### About this exercise:
Nothing but the records, transcribed exactly, should appear in the answer; leave the pictures out.

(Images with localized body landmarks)
○ ○ ○ ○ ○

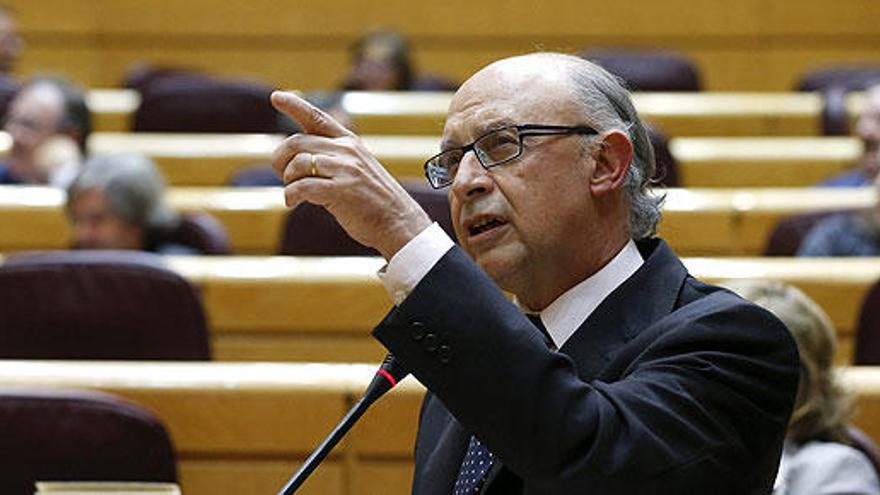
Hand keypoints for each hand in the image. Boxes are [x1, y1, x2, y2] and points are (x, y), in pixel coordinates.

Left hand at [270, 91, 431, 259]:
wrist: (398, 222)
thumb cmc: (373, 200)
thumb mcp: (357, 168)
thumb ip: (332, 158)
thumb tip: (296, 158)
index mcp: (350, 142)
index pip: (317, 117)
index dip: (295, 105)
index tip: (276, 97)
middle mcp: (347, 150)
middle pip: (296, 142)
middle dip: (280, 160)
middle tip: (282, 176)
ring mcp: (345, 169)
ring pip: (297, 164)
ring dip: (287, 180)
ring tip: (292, 193)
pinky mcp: (341, 190)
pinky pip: (301, 186)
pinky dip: (290, 196)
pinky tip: (292, 203)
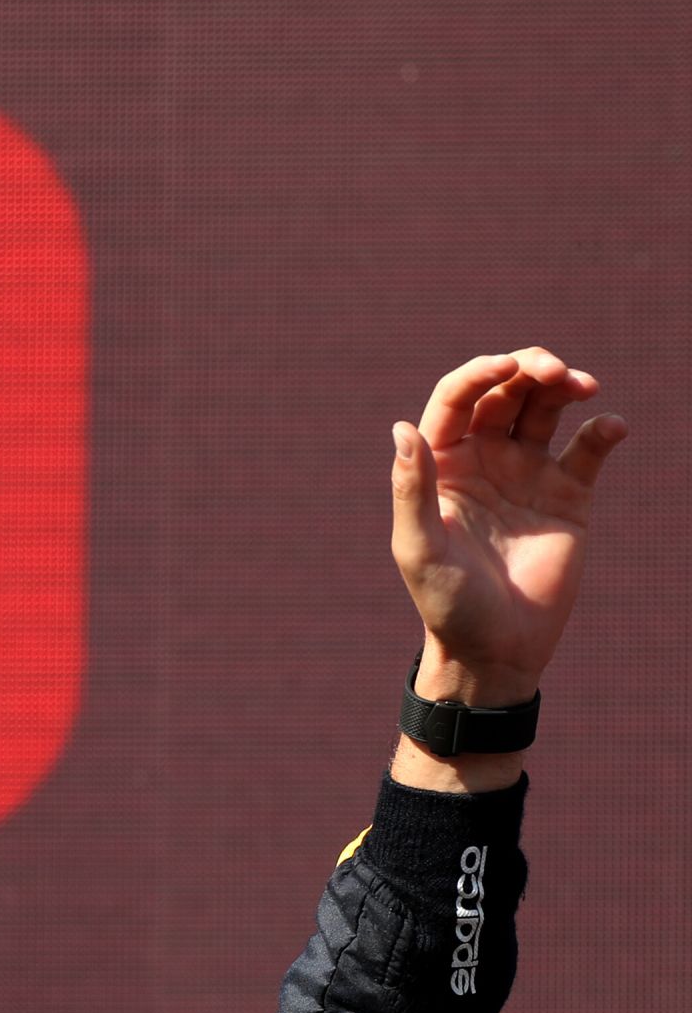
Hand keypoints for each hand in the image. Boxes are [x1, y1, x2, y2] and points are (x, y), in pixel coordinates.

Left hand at [390, 347, 625, 706]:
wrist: (497, 648)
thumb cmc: (448, 602)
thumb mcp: (419, 547)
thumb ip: (412, 489)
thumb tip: (402, 428)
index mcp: (443, 464)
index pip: (458, 399)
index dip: (480, 373)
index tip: (509, 364)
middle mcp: (485, 460)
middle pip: (506, 392)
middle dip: (531, 369)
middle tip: (556, 372)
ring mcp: (527, 473)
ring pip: (547, 408)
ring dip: (565, 386)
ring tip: (585, 386)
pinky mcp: (569, 494)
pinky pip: (589, 448)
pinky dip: (603, 430)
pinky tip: (611, 428)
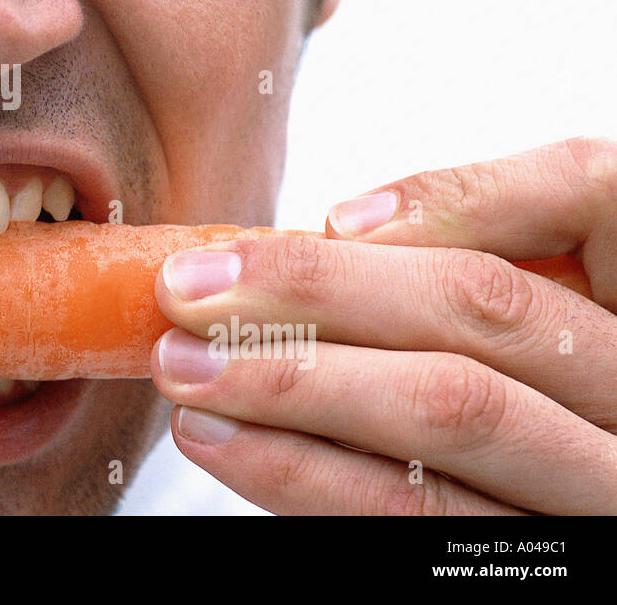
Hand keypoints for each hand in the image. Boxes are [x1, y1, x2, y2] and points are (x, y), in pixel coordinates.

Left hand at [151, 136, 616, 513]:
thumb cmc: (540, 381)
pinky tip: (228, 444)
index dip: (449, 197)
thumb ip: (489, 241)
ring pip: (450, 415)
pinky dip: (307, 476)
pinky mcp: (530, 567)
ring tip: (185, 366)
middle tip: (188, 287)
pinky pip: (417, 523)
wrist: (553, 495)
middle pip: (484, 313)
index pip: (587, 193)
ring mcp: (593, 492)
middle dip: (320, 288)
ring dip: (293, 382)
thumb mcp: (555, 293)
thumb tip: (351, 223)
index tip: (325, 215)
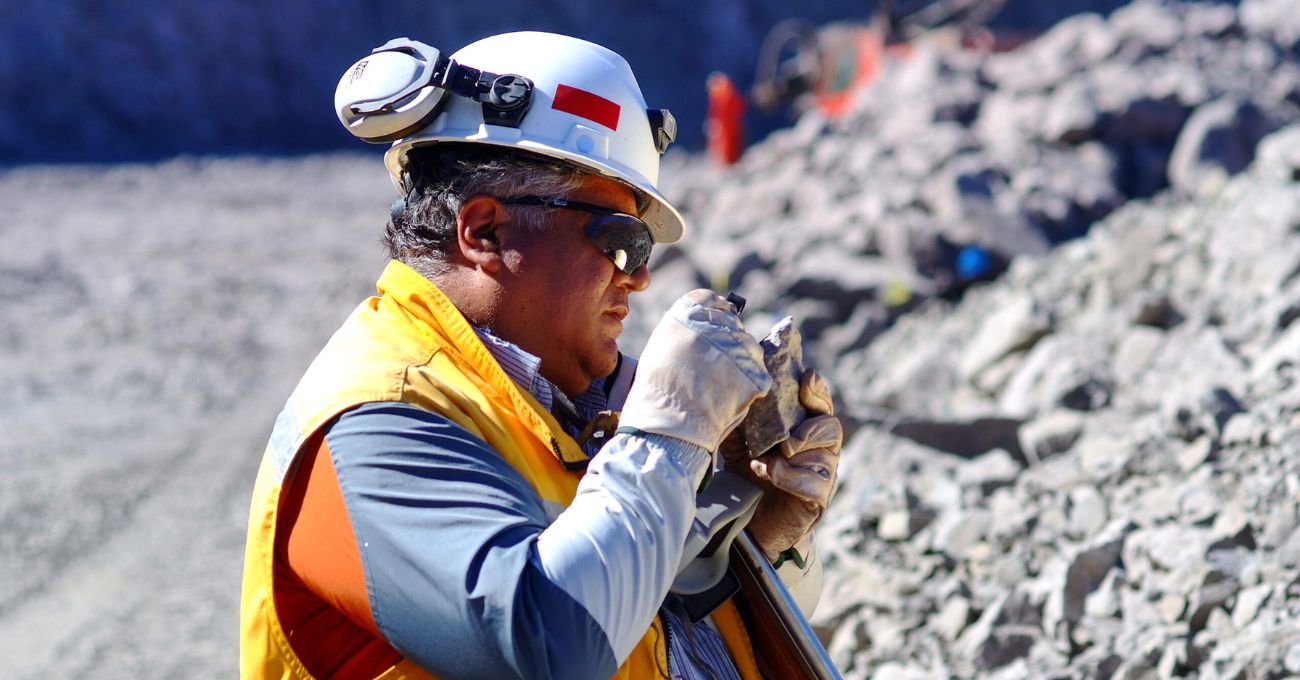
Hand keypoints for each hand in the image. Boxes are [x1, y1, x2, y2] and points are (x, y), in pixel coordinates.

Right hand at [619, 290, 771, 452]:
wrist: (667, 427)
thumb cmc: (655, 392)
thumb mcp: (659, 347)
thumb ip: (682, 330)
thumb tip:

○ ○ ○ ○ ○

### Answer to this problem:
Hand keypoints for each hand in the image. Boxes are [x1, y1, x2, y2] and points are (x, y), in pixel coordinates.

Left hand at [270, 91, 431, 259]:
wrist: (398, 222)
thumb cmc: (373, 200)
thumb mcp: (357, 168)
thumb ip: (332, 158)
thumb tip: (296, 158)
index mcp: (350, 142)
index pip: (317, 117)
index dip: (295, 105)
index tip: (276, 97)
middle mcp: (347, 150)
middle pip: (296, 142)
middle dip: (280, 160)
middle tip: (282, 176)
ring mcp: (345, 169)
ring pip: (297, 164)
ring dip: (287, 180)
ring tip: (292, 193)
pinky mcp: (341, 190)
pinky pip: (301, 186)
pinky dip: (290, 196)
pinky tip: (292, 203)
Hand keypoints for each hand in the image. Boxes are [x1, y1, x2, y2] and points are (x, y), in pixel coordinates.

Left hand at [390, 347, 625, 706]:
wrist: (497, 648)
thumb cmc: (448, 602)
thumb mcp: (419, 547)
thumb ip: (412, 489)
thumb tip: (402, 428)
index mcp: (443, 464)
index pip: (458, 399)
index dip: (480, 373)
index tip: (509, 364)
middle mcp: (485, 460)
middle pip: (506, 392)
middle dip: (531, 369)
middle tip: (556, 372)
ring mcp: (527, 473)
ring pip: (547, 408)
ring dip: (565, 386)
ring tip: (585, 386)
pinky mcp: (569, 494)
pinky pip: (589, 448)
pinky dip: (603, 430)
pinky tip: (611, 428)
Hand keypoints for each hand in the image. Boxes are [x1, y1, x2, y2] and points are (x, y), in pixel coordinates.

Left hand at [151, 136, 616, 513]:
thumb cmc: (540, 381)
pinky tip: (228, 444)
index dip: (449, 197)
thumb ip: (489, 241)
ring pip: (450, 415)
pinky dip: (307, 476)
pinky mcp: (530, 567)
ring tip: (185, 366)
middle tip: (188, 287)
pinky pip: (417, 523)
wrist: (553, 495)
middle pip: (484, 313)
index pip: (587, 193)
ring mcp: (593, 492)
middle dip: (320, 288)
ring dip: (293, 382)
thumb mcp: (555, 293)
thumb tip: (351, 223)
index tip: (325, 215)
Hand keypoints for each hand in the image. Boxes are [x1, y1, x2, y2] and points are (x, y), in pixel coordinates.

Right hand at [619, 290, 771, 452]:
wrist: (667, 427)
thumb cmc: (655, 392)
thumb mcp: (659, 347)
thumb ip: (682, 330)
thumb tip:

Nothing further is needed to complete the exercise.